### Exercise objective
Which lines of the records below contain the string "bedrukken"? Locate them and copy each one.

### Material provided
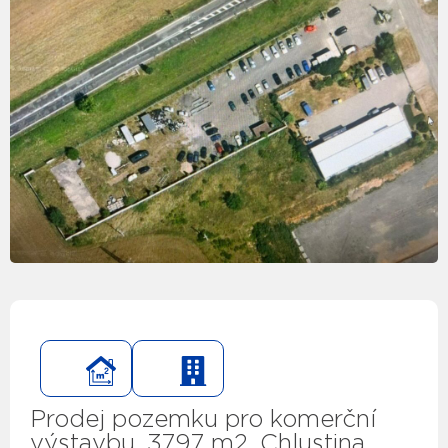
Prodej pozemku pro komerční
výstavbu, 3797 m2, Chlustina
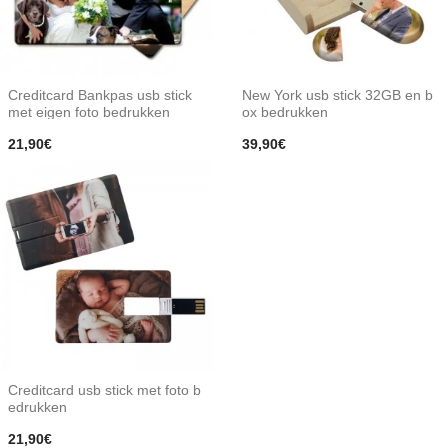
Creditcard Bankpas usb stick
New York usb stick 32GB en b
met eigen foto bedrukken
ox bedrukken
21,90€
39,90€
Creditcard usb stick met foto b
edrukken
21,90€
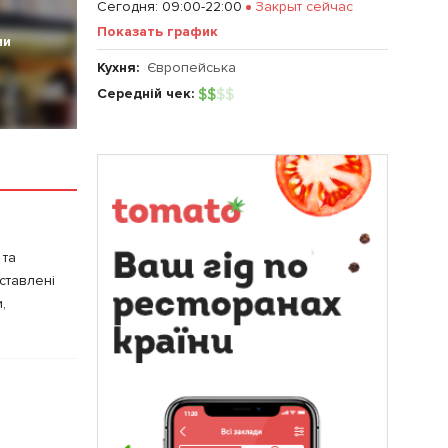
Сегодня
:
09:00-22:00
Закрыт сейчас
Показать график
ии
Кухня:
Європейська
Середній чек:
$
$
$
$
 та
ставлені
,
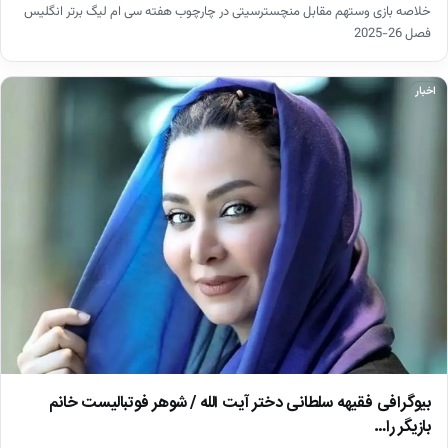
خلاصه بازی وستهم مقابل منچسترسیتی در چارچوب هفته سی ام لیگ برتر انگلیس
فصل 26-2025
اخبار
بیوگرافی فقیهه سلطانی دختر آیت الله / شوهر فوتبالیست خانم
بازیگر را…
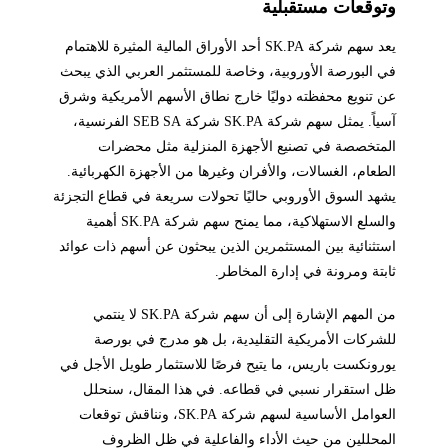
وتوقعات مستقبلية
يعد سهم شركة SK.PA أحد الأوراق المالية المثيرة للاهتمام
في البورصة الأوروبية، وخاصة للمستثمر العربي الذي يبحث
عن تنويع محفظته دوليًا خارج نطاق الأسهم الأمريكية وشرق
آسياً. يمثل سهم شركة SK.PA شركة SEB SA الفرنسية،
المتخصصة في تصنيع الأجهزة المنزلية مثل محضرات
الطعام، الغسالات، والأفران وغيرها من الأجهزة الكهربائية.
يشهد السوق الأوروبي حاليًا تحولات سريعة في قطاع التجزئة
والسلع الاستهلاكية، مما يمنح سهم شركة SK.PA أهمية
استثنائية بين المستثمرين الذين يبحثون عن أسهم ذات عوائد
ثابتة ومرونة في إدارة المخاطر.
من المهم الإشارة إلى أن سهم شركة SK.PA لا ينتمي
للشركات الأمريكية التقليدية، بل هو مدرج في بورصة
يورونكست باريس، ما يتيح فرصًا للاستثمار طويل الأجل في
ظل استقرار نسبي في قطاعه. في هذا المقال، سنحلل
العوامل الأساسية لسهم شركة SK.PA، ونناقش توقعات
المحللين من حيث الأداء والفاعلية في ظل الظروف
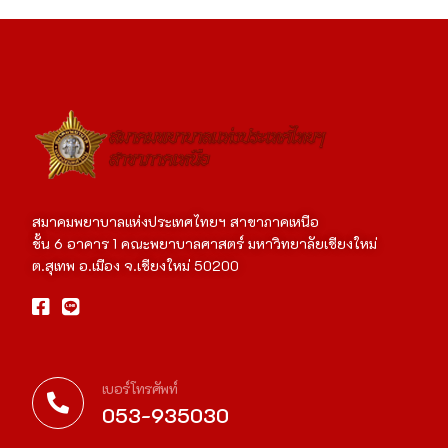
สมาคมพยาบาลแห่งประเทศไทยฯ สาขาภาคเหนือ
ชั้น 6 อาคาร 1 คณะพยาบาลศาสตร์ มหาวิทยาลัยเชียงใหม่
ต.สุเทพ อ.เมือง จ.เชียงใหม่ 50200
เบอร์โทรศัพท์
053-935030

### Your solution
met eigen foto bedrukken
ox bedrukken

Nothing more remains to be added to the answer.